[Exercise materials]

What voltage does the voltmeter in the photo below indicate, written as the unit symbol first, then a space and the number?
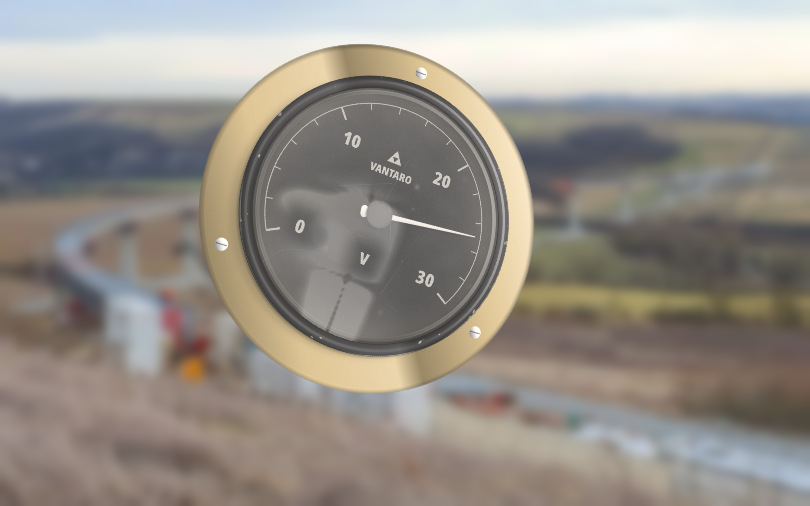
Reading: V 25
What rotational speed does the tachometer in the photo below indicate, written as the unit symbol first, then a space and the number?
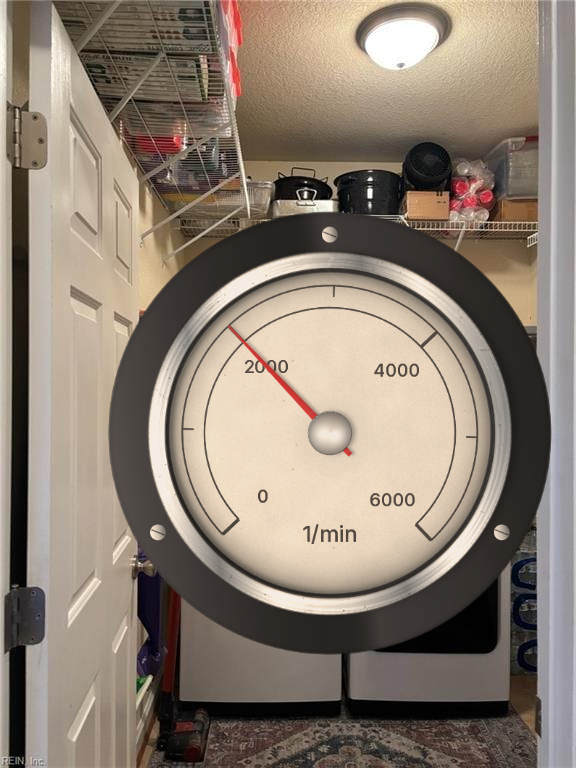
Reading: rpm 2000
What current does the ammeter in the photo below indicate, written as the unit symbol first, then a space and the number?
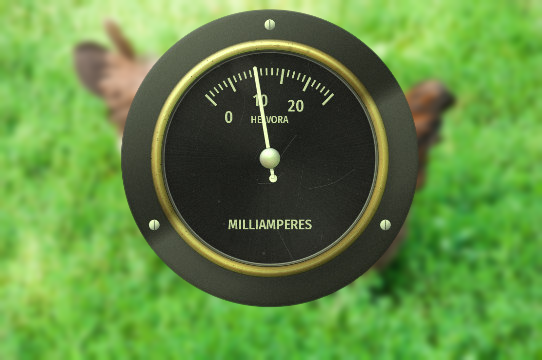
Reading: mA 10
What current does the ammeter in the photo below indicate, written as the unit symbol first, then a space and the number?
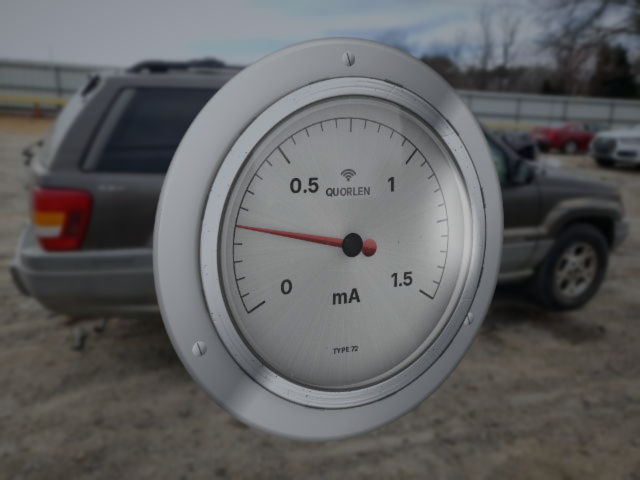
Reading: mA 0.25
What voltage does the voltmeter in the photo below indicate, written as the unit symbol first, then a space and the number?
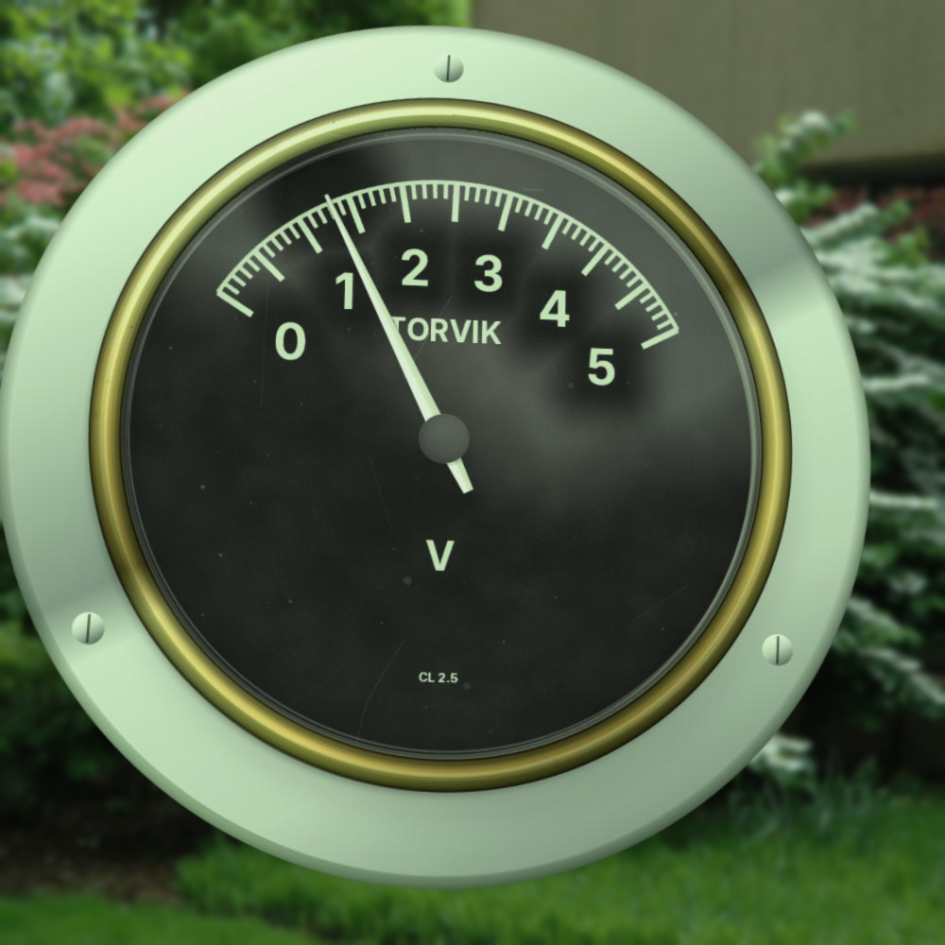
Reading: V 1.3
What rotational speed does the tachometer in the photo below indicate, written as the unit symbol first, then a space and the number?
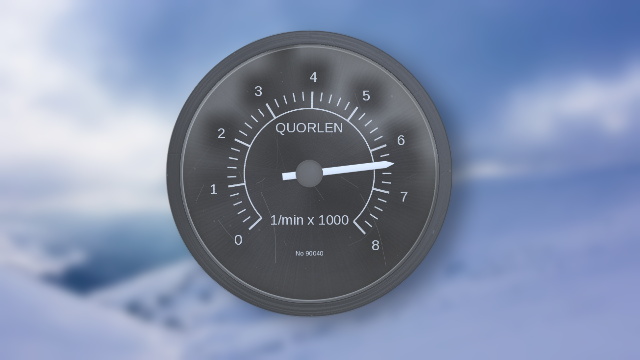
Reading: rpm 6400
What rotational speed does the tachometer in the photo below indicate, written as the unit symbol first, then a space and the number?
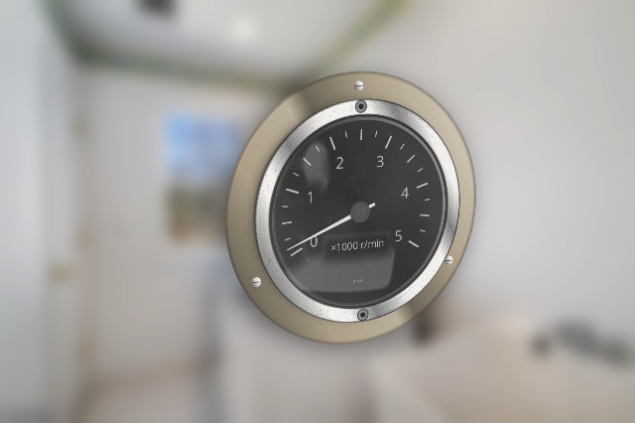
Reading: rpm 125
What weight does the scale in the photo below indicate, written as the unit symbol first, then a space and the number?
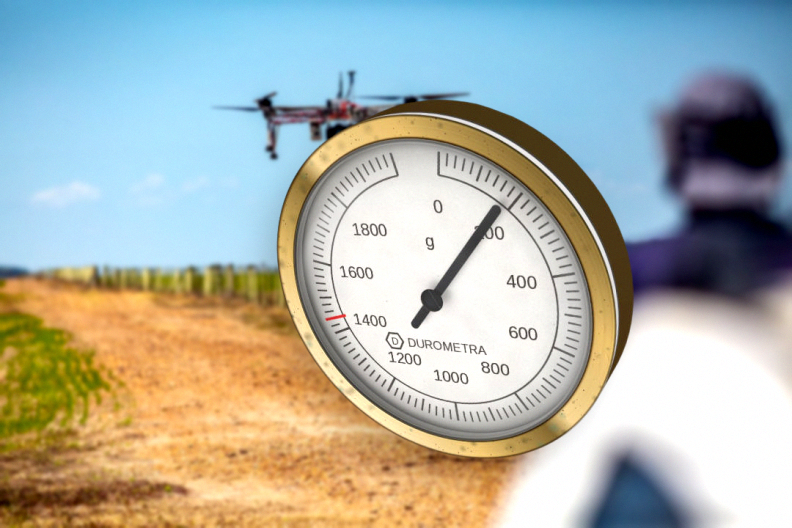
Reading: g 180
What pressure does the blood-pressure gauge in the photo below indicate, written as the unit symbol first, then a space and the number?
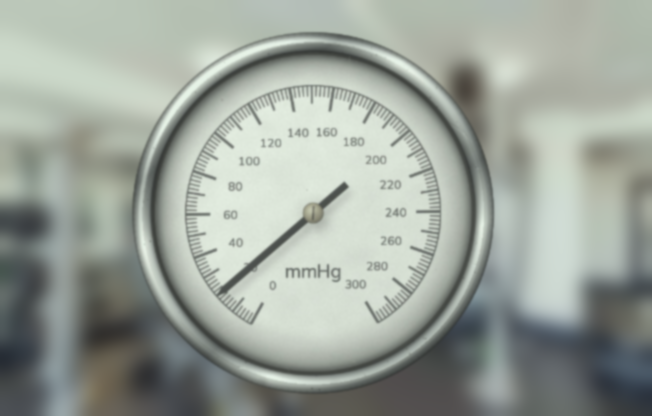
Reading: mmHg 20
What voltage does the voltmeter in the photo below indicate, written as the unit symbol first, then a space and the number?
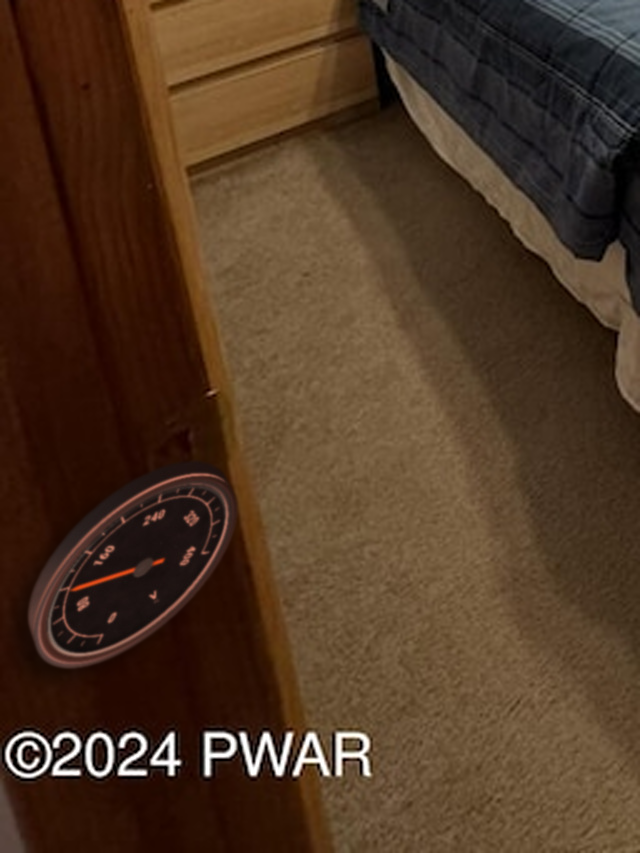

[/Exercise materials]

## Task instructions
Please put all of the records above into a numbered list, one line per item, with blank lines skipped and the pictures left out.

## Written reply
1. What voltage does the voltmeter in the photo below indicate, written as the unit symbol first, then a space and the number?
2. Reading: V 25
3. What rotational speed does the tachometer in the photo below indicate, written as the unit symbol first, then a space and the number?
4. Reading: rpm 2000
5. What current does the ammeter in the photo below indicate, written as the unit symbol first, then a space and the number?
6. Reading: mA 10
7. What current does the ammeter in the photo below indicate, written as the unit symbol first, then a space and the number?
8. Reading: mA 0.25
9. What voltage does the voltmeter in the photo below indicate, written as the unit symbol first, then a space and the number?
10. Reading: V 1.3
11. What rotational speed does the tachometer in the photo below indicate, written as the unit symbol first, then a space and the number?
12. Reading: rpm 6400
13. What rotational speed does the tachometer in the photo below indicate, written as the unit symbol first, then a space and the number?
14. Reading: rpm 125
15. What weight does the scale in the photo below indicate, written as the unit symbol first, then a space and the number?
16. Reading: g 180
17. What pressure does the blood-pressure gauge in the photo below indicate, written as the unit symbol first, then a space and the number?
18. Reading: mmHg 20
19. What voltage does the voltmeter in the photo below indicate, written as the unit symbol first, then a space and the number?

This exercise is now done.